Real Women Have Curves
What’s the Story?
Ana Garcia (America Ferrera), the youngest daughter of an L.A. Mexican-American family, has just graduated from Beverly Hills High School and wants to go to Columbia University and date the sweet but dorky Jimmy (Brian Sites). But her mother, Carmen (Lupe Ontiveros), is determined to marry Ana off, have a grandchild, and install Ana at the local sweatshop so she can finally retire. Ana clashes with her traditional mom, rolling her eyes at her mother's insistence that she lose weight to meet a boy and makes snide, belittling comments about her mother's beliefs and life. "How dare anyone tell me what I should look like or how I should be when there's so much more to me than just my weight," Ana announces. When Ana storms out of the sweatshop, Carmen races after her and collapses. "Are you embarrassed of me?" Carmen asks. Can Ana parse her values -- contraception, education, loving herself for who she is -- with her mother's conservative values? Can the two generations come to understand each other as Ana threatens to leave the nest for good?
Is It Any Good?
REAL WOMEN HAVE CURVES is a welcome addition to the great pantheon of teen heroine movies. Like Pretty in Pink, this film encourages young girls to follow their dreams and rewards them with both the boy and scholastic success. And like the warmly human Quinceanera, it shows a teenage girl who isn't white, rich, and pampered. This isn't The O.C. or Laguna Beach -- and thank heaven for that.

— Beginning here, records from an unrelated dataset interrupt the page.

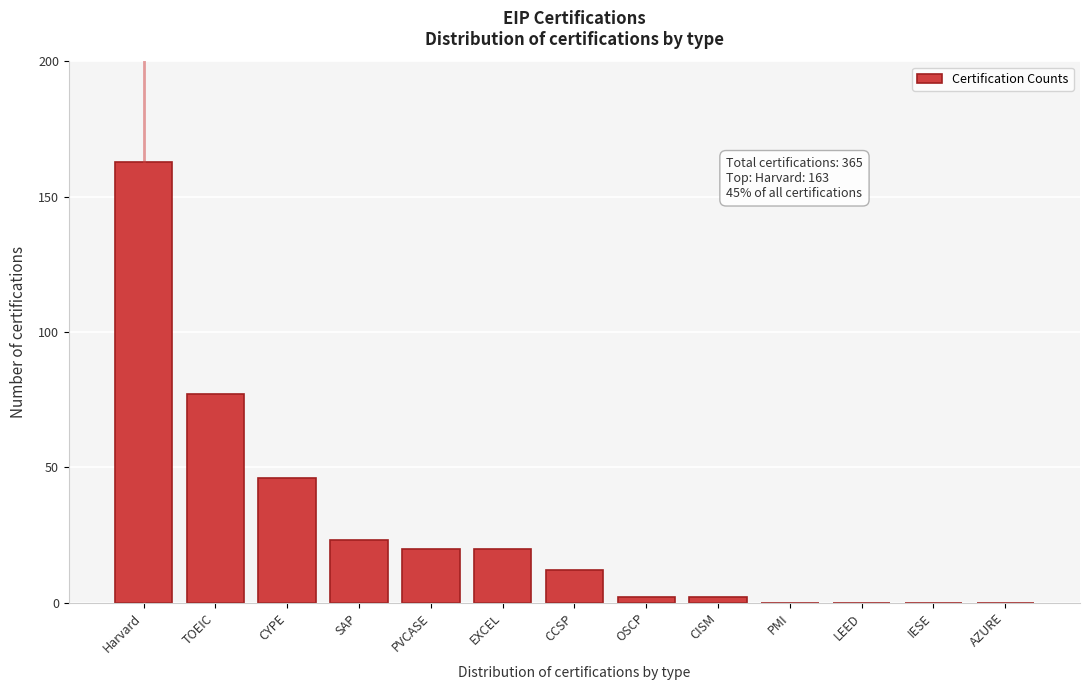

Reading right to left, extract all data points from this chart.

AZURE=0	IESE=0	LEED=0	PMI=0	CISM=2	OSCP=2	CCSP=12	EXCEL=20	PVCASE=20	SAP=23	CYPE=46	TOEIC=77	Harvard=163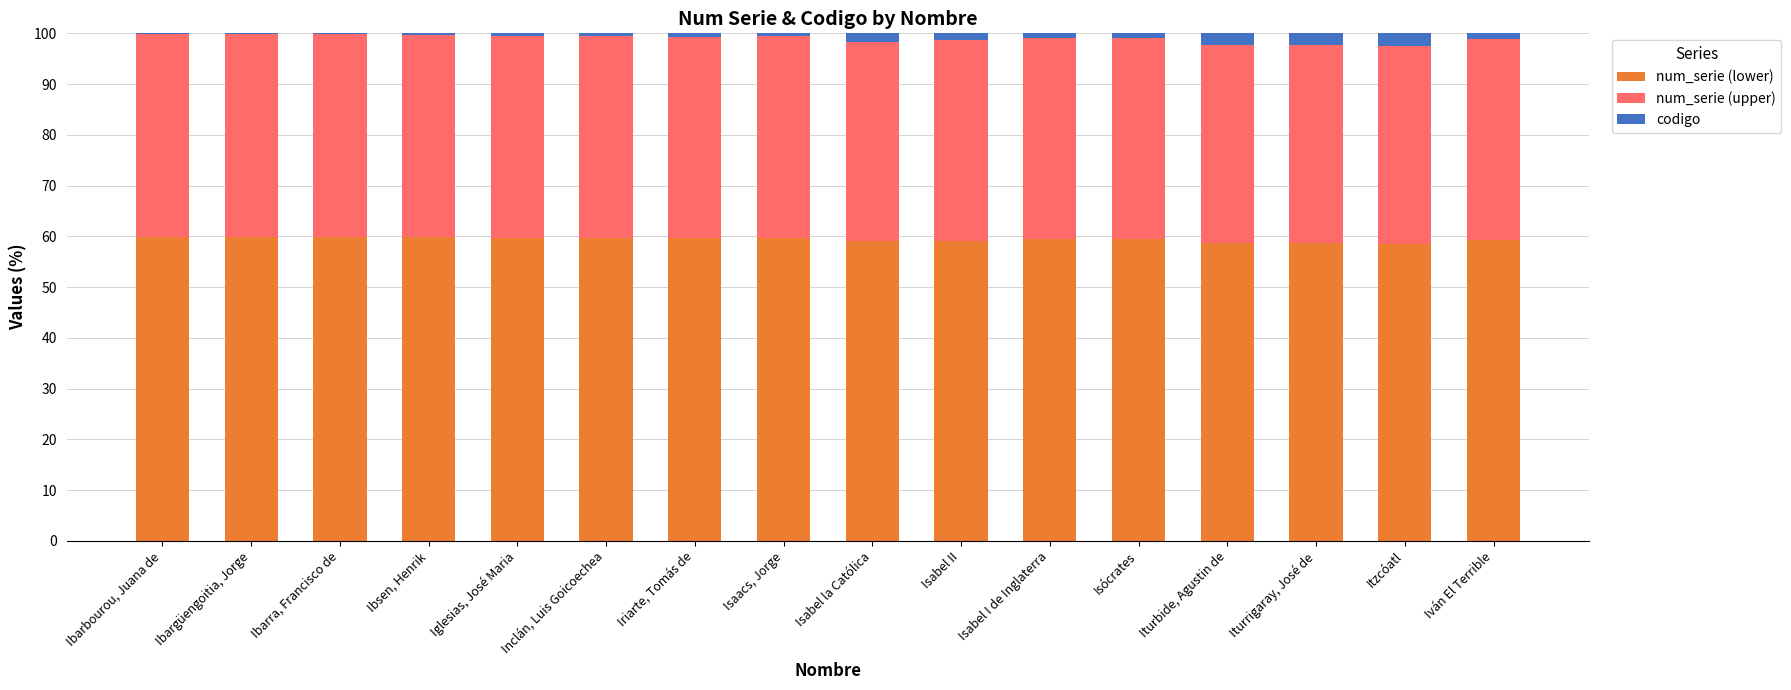

How many series are shown in this chart?

3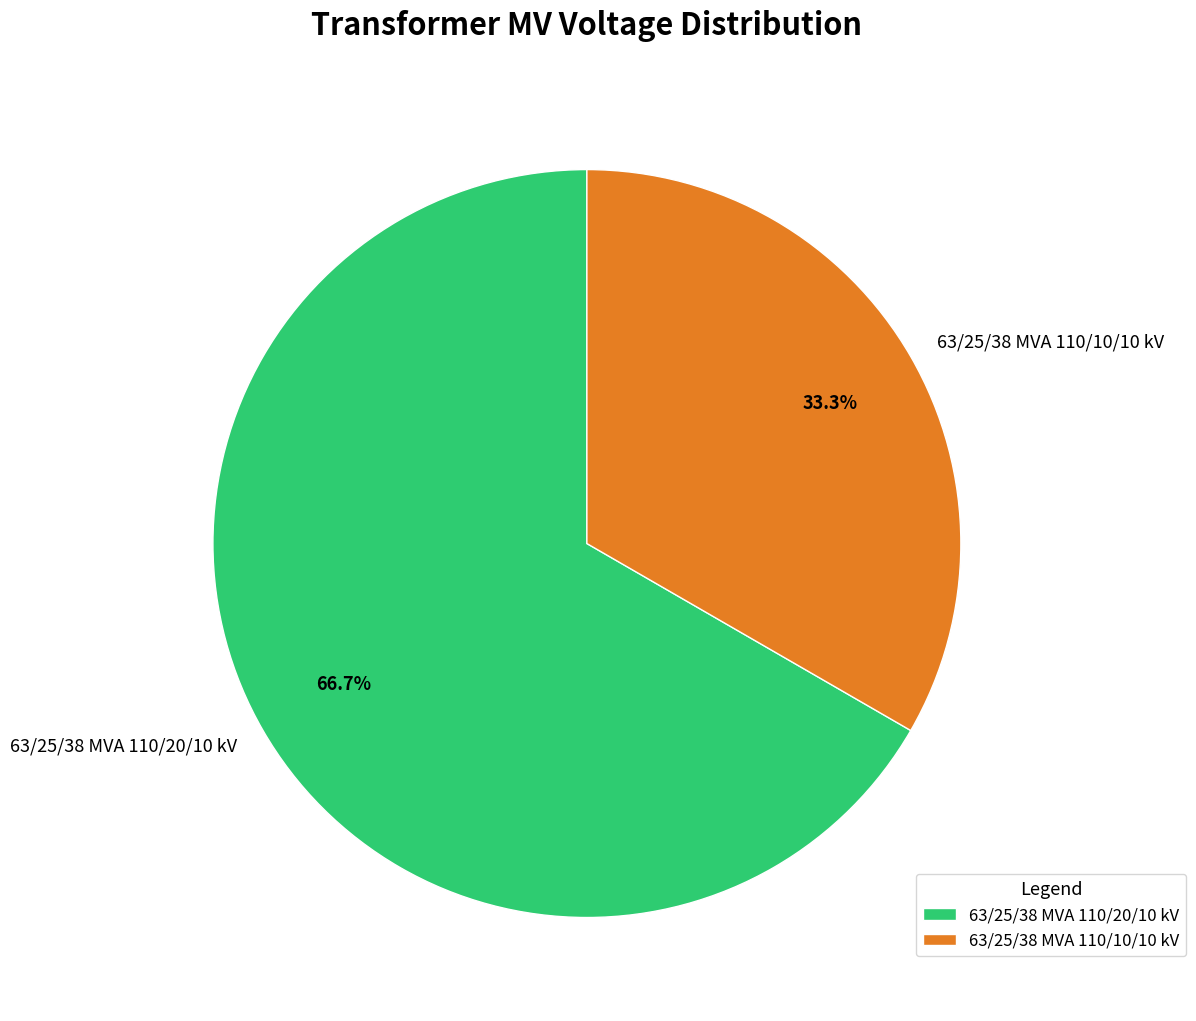

What percentage is the 63/25/38 MVA 110/10/10 kV slice, to the nearest percent?

33%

Ana's teen angst has a profound purpose. She's trying to learn to love herself in a world where the dresses she irons are for people far smaller than her and will be sold for far more than she could afford. These clashes make for encounters that would be familiar to the parents of most teenagers. In the end, the film's heavy-handed monologues -- presumably a remnant of the film's life as a stage play -- are tempered by Ferrera's compassionate and earnest performance.